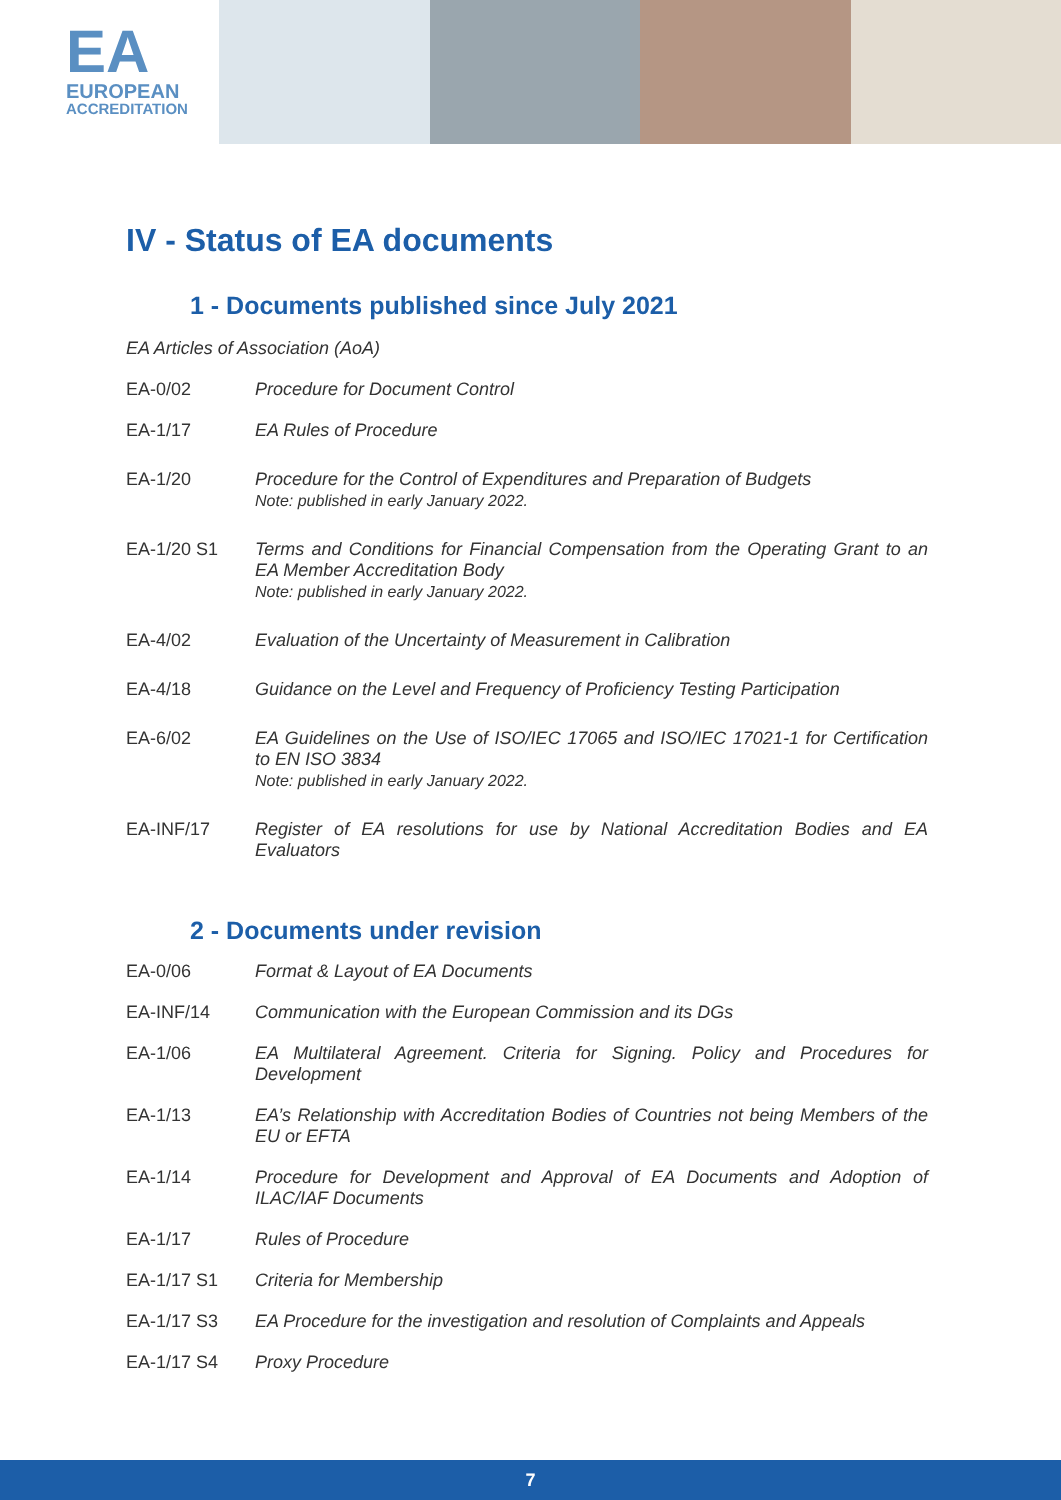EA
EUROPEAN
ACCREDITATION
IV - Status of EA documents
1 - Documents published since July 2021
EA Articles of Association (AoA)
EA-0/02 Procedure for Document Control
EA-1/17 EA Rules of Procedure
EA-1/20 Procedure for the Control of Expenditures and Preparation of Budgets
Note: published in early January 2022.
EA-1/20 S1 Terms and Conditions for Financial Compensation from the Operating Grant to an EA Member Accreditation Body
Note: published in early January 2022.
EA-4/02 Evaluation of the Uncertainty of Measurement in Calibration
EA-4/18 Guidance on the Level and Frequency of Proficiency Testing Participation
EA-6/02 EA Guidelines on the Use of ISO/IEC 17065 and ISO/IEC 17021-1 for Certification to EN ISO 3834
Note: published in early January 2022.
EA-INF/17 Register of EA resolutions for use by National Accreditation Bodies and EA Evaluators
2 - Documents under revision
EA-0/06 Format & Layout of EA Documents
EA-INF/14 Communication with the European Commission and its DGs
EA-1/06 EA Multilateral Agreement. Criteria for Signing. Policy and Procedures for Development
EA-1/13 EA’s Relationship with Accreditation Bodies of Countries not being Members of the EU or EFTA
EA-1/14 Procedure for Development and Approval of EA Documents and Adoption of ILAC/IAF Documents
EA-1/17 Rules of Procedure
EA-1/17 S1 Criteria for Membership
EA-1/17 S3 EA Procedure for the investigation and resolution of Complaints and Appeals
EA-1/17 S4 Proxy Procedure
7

**WHAT THIS TASK INVOLVES**: Please repeat exactly the data above from its first line to the line that contains "EA-0/06 Format & Layout of EA Documents", inclusive, and leave every picture out.

**RESULT FOR THIS EXERCISE**:
EA
EUROPEAN
ACCREDITATION
IV - Status of EA documents
1 - Documents published since July 2021
EA Articles of Association (AoA)
EA-0/02 Procedure for Document Control
EA-1/17 EA Rules of Procedure
EA-1/20 Procedure for the Control of Expenditures and Preparation of Budgets
Note: published in early January 2022.
EA-1/20 S1 Terms and Conditions for Financial Compensation from the Operating Grant to an EA Member Accreditation Body
Note: published in early January 2022.
EA-4/02 Evaluation of the Uncertainty of Measurement in Calibration
EA-4/18 Guidance on the Level and Frequency of Proficiency Testing Participation
EA-6/02 EA Guidelines on the Use of ISO/IEC 17065 and ISO/IEC 17021-1 for Certification to EN ISO 3834
Note: published in early January 2022.
EA-INF/17 Register of EA resolutions for use by National Accreditation Bodies and EA Evaluators
2 - Documents under revision
EA-0/06 Format & Layout of EA Documents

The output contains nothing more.